▶ **ABOUT THIS TASK**:
Which lines of the entries contain the string "рисунком"? Copy each of them.

<<<<

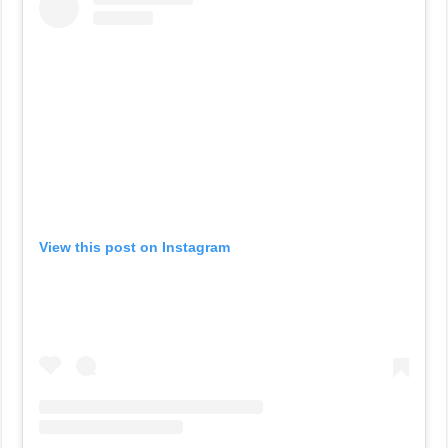
View this post on Instagram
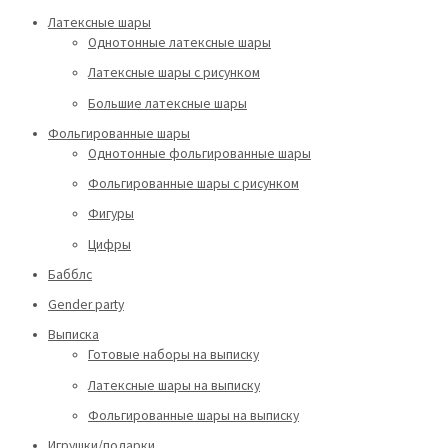
Латексные шары
Однотонные латексные шары
Латексные шары с рисунком
Большие латексные шары
Фольгированные шары
Однотонные фольгированные шары
Фольгированные шары с рисунком
Фигуры
Цифры
Бабблс
Gender party
Выписка
Готовые наборы на выписку
Латексные шары на выписку
Фольгированные шары на выписку
Игрушки/подарки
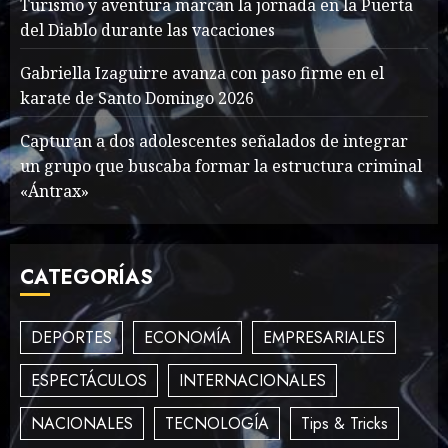
Turismo y aventura marcan la jornada en la Puerta
del Diablo durante las vacaciones
What’s Scarier Than the
Gabriella Izaguirre avanza con paso firme en el
Sex Talk? Its About Weight
karate de Santo Domingo 2026
MAYO 14, 2024
862
Capturan a dos adolescentes señalados de integrar
2
un grupo que buscaba formar la estructura criminal
«Ántrax»
How To Write Award
Winning Blog Headlines
CATEGORÍAS
MAYO 14, 2024
1004
3
DEPORTES
ECONOMÍA
EMPRESARIALES
ESPECTÁCULOS
INTERNACIONALES
How Many of These Italian
Foods Have You Tried?
NACIONALES
TECNOLOGÍA
Tips & Tricks
MAYO 14, 2024
811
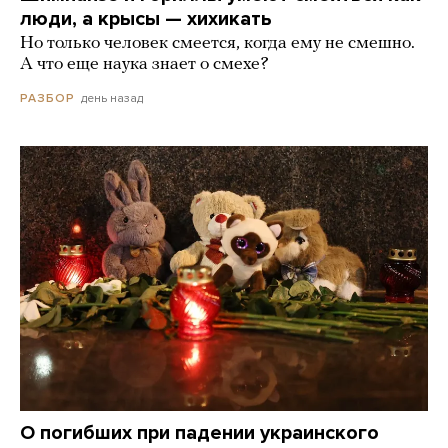
люди, а крысы — хихикать
Но только человек смеется, когда ему не смешно.
А что еще наука знает о смехе?
день назад
РАЗБОР
О погибших при падении украинского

>>>>

▶ **EXERCISE ANSWER**:
Латексные шары с рисунком
Фольгированные шары с рисунком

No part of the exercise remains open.